Alejo Montoliu wrote from Barcelona to say he was diagnosed with ChAc almost four years ago. He is the oldest of six children and has five children of his own; his Masters in Business Administration enabled Alejo to start a professional career.
Unfortunately symptoms appeared and caused his early retirement from his business life. We wish him well and thank him for sharing his news.
We received news from Ernesto Monterro in Spain about his family. His brother Mario had Deep Brain Stimulation in October of 2014 and is recovering at home; his dystonia has disappeared but he still has movement challenges, although his quality of life is better than before the operation.
Siblings David and Pilar are not likely to benefit from DBS. We send our best wishes to all.
Mike Koutis, who lives in Canada, recently wrote describing his illness and then outlining how he has down days, but because of family and friends' love and support, he's usually smiling and happy. "The worst symptom by far of my disorder is the extreme pain from my constant tongue biting," Mike wrote. "It can be almost unbearable at times. To my surprise and joy I have discovered that milkshakes greatly help to alleviate my pain and with my local burger chain offering tasty and reasonably priced milkshakes, I often have two a day."
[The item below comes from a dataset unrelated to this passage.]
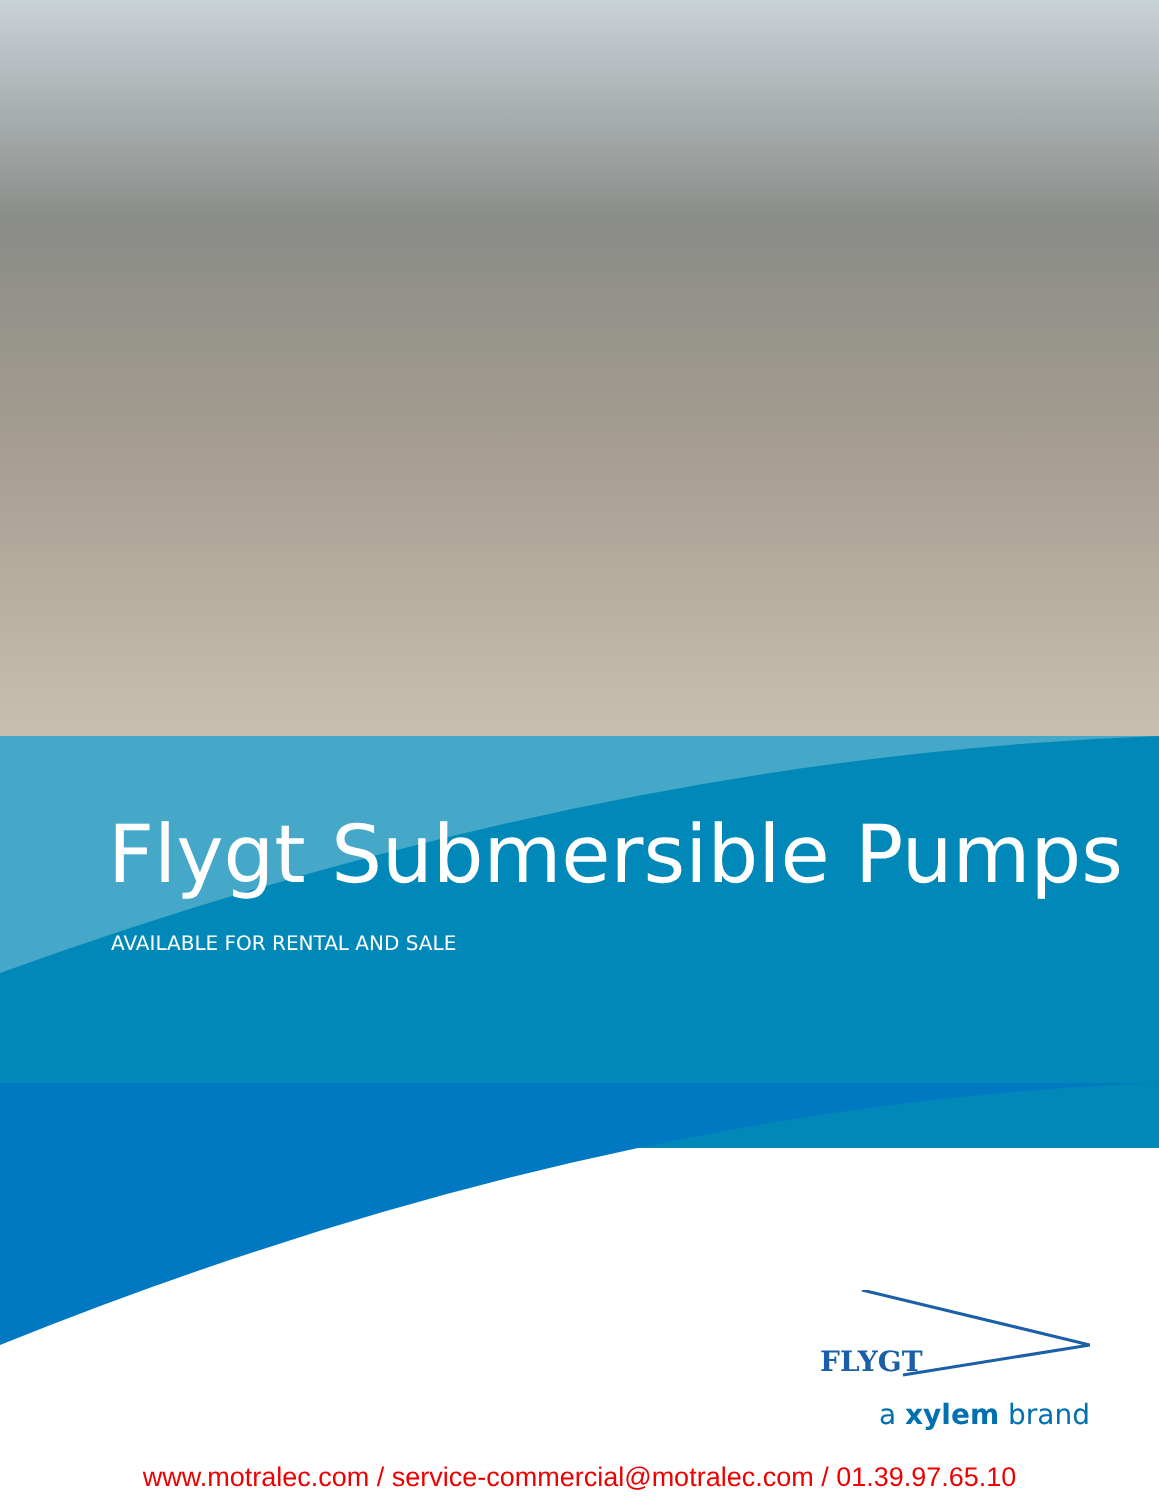Flygt Submersible Pumps
AVAILABLE FOR RENTAL AND SALE
FLYGT
a xylem brand
www.motralec.com / service-commercial@motralec.com / 01.39.97.65.10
"For something so simple to have such impact on how I feel, well, I just had to let you know! So I am writing mostly to educate those who will listen about Neuroacanthocytosis (NA), and to say thank you for milkshakes! I am an average guy with a positive attitude……..SMILE AND LIVE!!!!"
We hear from Ezequiel in Madrid that Ana is finding different symptoms make movement more problematic. The neuro-stimulator inserted during her DBS operation a number of years ago is less effective and operated in a low stimulation mode but she has no chorea.
They would like to come to the US for the meeting next May but will not be able to. Ezequiel sent the photo taken in August last year on holiday in Spain.
Silvia Chuiz has written a small book about her sister Frederica's story, which was published in Italy in June. Silvia says she hopes "that people who read this understand that in the hard moments, even if it isn't simple, the important thing is never give up."
Information about the book can be found on the publishers' website: http://www.gruppoalbatrosilfilo.it search for: NATA PER AMARE (Born to love)
Gill and Gordon Parry, who lost sons David and Mark to NA and daughter Sian to epilepsy some years ago, continue tirelessly to raise funds for both conditions. They also continue to celebrate life, and they wrote to us recently to describe a birthday present Gill organised for Gordon: "an experience including a magnificent historic quarry tour in a specialised off-road vehicle" with "the high point a descent from 1500 feet with a mile long zip line back to the start." Gill thought this would be the ideal present for Gordon, and so, duly suited and instructed, Gordon enjoyed the experience, as evidenced by these photos. They’re now back in North Wales, continuing their fundraising efforts and planning a charity concert April 30th at St AsaphCathedral-more information to follow Gordon and Gill, we salute you!
Joy Williford-Willard writes that husband Mark attends water aerobics and a daughter gifted him membership to a puzzle-a-month club which he enjoys. Mark's older brother Eric Williford attended his son's wedding earlier this year.
Two patients' families in Puerto Rico have met again after a couple of years. Juan Carlos Santiago wrote to say his wife Nadia and Vivian Rodrigues and her family enjoyed a reunion.
Part of their conversation was the meeting in Ann Arbor Michigan next May; both couples hope to be going.